_WHAT TO PRODUCE_
Please swap "common name" for "vernacular name" in the data from its first line up to and including the line with "genus: Corvus", and return only those lines with nothing else changed.

[Stored data entries]
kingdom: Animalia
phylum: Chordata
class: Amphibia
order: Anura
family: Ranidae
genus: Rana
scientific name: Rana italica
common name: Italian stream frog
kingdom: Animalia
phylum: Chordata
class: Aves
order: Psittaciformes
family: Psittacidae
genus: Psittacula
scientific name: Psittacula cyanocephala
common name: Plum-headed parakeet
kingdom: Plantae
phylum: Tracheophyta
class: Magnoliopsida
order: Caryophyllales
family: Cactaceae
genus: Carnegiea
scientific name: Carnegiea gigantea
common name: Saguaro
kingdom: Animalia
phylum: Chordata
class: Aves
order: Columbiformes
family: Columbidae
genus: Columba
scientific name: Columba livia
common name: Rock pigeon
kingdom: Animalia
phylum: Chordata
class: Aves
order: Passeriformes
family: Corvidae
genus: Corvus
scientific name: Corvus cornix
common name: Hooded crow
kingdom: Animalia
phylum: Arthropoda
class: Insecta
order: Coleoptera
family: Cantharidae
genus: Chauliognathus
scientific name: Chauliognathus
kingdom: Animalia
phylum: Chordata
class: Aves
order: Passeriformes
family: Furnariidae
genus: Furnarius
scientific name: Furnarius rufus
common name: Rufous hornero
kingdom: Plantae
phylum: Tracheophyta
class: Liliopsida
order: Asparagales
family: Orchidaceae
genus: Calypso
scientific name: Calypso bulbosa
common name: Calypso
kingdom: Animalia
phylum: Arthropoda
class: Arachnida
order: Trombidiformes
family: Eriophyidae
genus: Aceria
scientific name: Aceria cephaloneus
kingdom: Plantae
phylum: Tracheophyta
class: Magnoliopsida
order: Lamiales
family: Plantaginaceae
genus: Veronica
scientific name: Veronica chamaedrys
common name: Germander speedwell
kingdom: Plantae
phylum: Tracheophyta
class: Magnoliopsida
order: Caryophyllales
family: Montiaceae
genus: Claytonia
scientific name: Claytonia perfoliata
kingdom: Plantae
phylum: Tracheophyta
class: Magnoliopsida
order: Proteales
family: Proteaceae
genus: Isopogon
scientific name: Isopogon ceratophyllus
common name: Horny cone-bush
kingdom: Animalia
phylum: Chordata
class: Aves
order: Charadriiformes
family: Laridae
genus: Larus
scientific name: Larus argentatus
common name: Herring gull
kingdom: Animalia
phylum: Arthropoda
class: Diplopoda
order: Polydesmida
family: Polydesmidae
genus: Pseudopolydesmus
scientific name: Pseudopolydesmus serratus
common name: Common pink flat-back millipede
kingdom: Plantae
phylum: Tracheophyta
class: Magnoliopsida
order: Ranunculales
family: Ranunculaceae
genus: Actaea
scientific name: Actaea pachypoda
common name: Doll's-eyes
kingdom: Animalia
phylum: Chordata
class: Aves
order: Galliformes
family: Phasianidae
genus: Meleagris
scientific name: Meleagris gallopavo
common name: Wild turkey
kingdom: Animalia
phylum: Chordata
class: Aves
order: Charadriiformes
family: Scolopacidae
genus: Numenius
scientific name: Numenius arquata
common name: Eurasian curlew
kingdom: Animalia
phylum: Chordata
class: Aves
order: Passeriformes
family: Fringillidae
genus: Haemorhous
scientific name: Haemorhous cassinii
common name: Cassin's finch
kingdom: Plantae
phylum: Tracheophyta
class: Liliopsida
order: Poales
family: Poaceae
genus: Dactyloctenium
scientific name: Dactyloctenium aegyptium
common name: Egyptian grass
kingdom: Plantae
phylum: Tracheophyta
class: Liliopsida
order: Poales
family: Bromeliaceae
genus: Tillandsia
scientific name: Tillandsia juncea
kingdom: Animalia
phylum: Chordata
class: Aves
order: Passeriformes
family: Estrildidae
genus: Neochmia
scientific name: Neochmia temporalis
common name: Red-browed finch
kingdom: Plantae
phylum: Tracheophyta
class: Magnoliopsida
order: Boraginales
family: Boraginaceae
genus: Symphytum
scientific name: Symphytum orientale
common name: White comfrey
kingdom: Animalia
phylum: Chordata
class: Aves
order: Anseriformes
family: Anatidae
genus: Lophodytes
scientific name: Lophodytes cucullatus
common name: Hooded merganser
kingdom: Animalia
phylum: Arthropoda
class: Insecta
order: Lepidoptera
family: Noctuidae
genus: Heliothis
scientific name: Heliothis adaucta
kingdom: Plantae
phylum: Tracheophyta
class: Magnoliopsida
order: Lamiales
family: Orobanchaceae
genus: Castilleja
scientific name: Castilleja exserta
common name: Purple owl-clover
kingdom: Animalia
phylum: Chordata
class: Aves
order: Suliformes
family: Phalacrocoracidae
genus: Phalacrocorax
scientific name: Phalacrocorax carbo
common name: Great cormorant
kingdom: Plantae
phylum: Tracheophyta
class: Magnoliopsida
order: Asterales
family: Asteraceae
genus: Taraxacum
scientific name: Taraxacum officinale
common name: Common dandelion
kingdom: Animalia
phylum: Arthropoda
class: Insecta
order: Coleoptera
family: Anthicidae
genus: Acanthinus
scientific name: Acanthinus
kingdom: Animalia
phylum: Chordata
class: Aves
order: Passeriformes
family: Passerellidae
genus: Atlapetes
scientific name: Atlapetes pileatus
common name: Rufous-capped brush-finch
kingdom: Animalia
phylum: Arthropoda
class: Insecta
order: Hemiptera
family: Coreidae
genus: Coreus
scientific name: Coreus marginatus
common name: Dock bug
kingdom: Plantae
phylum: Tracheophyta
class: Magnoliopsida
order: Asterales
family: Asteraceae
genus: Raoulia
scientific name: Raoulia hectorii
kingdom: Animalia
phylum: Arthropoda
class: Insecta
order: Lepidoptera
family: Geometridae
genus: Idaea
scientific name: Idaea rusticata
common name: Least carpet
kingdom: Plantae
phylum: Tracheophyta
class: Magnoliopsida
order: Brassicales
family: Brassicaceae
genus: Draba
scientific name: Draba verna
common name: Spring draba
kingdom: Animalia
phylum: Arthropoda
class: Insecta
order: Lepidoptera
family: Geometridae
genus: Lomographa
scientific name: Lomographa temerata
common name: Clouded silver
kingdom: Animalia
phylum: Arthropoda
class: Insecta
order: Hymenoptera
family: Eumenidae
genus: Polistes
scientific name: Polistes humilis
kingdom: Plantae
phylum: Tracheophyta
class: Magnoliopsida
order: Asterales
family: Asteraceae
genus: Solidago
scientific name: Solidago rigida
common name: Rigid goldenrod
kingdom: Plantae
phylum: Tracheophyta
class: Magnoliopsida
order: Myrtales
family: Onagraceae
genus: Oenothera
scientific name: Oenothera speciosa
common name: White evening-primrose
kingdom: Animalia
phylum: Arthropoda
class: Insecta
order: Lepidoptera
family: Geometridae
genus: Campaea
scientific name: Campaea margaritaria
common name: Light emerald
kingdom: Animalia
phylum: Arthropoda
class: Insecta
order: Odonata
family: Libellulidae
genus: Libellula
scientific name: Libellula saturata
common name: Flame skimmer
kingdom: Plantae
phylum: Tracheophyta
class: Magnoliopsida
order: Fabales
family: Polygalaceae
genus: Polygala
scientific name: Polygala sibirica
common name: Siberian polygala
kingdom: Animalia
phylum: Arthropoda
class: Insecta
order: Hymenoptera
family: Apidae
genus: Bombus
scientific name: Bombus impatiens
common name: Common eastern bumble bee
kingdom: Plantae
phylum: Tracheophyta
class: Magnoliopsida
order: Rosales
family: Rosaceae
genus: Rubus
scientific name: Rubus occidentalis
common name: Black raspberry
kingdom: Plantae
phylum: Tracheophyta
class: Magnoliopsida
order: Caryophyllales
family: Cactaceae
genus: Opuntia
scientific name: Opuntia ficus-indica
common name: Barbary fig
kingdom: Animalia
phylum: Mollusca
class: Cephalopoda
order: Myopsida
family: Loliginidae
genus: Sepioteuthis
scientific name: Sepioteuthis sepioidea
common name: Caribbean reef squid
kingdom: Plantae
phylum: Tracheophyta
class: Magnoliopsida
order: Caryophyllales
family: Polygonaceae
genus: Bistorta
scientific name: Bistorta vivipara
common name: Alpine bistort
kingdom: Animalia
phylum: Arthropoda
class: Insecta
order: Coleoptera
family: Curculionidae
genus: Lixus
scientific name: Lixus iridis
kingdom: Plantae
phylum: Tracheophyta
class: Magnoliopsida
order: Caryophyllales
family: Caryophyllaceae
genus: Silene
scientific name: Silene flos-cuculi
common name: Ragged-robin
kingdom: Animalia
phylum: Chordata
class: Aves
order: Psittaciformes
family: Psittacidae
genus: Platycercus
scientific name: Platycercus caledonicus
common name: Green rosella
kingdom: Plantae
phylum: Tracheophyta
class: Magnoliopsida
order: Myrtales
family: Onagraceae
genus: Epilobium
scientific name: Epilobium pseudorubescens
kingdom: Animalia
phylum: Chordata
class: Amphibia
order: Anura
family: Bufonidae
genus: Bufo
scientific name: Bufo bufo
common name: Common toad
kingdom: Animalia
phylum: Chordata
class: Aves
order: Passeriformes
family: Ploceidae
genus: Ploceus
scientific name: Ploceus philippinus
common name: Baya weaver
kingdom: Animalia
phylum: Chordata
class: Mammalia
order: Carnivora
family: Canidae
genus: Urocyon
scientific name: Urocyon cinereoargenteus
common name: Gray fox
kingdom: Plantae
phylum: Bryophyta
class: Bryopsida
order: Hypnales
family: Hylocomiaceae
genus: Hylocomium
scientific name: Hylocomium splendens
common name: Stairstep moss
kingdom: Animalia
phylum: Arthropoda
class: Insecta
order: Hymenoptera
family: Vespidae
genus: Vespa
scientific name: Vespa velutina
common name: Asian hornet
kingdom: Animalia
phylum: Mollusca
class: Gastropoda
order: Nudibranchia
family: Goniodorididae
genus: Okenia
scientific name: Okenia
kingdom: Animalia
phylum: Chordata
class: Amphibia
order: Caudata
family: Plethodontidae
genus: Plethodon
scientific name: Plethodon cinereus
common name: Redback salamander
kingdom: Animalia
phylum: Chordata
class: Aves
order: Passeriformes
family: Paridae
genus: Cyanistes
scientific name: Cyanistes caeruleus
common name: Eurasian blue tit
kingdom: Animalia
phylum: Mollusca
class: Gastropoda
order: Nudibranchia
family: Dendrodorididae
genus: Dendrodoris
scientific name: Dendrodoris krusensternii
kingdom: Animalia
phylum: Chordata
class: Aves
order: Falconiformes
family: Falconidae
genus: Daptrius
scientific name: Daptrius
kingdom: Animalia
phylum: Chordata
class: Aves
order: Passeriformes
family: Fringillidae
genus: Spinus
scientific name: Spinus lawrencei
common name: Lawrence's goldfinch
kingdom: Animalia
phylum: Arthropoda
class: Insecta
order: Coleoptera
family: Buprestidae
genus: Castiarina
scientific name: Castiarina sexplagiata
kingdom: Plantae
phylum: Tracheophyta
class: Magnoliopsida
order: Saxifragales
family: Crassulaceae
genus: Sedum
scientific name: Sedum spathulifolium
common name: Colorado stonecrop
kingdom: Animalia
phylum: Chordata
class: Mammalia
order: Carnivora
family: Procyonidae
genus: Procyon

_REPLY TO THE EXERCISE_
kingdom: Animalia
phylum: Chordata
class: Amphibia
order: Anura
family: Ranidae
genus: Rana
scientific name: Rana italica
vernacular name: Italian stream frog
kingdom: Animalia
phylum: Chordata
class: Aves
order: Psittaciformes
family: Psittacidae
genus: Psittacula
scientific name: Psittacula cyanocephala
vernacular name: Plum-headed parakeet
kingdom: Plantae
phylum: Tracheophyta
class: Magnoliopsida
order: Caryophyllales
family: Cactaceae
genus: Carnegiea
scientific name: Carnegiea gigantea
vernacular name: Saguaro
kingdom: Animalia
phylum: Chordata
class: Aves
order: Columbiformes
family: Columbidae
genus: Columba
scientific name: Columba livia
vernacular name: Rock pigeon
kingdom: Animalia
phylum: Chordata
class: Aves
order: Passeriformes
family: Corvidae
genus: Corvus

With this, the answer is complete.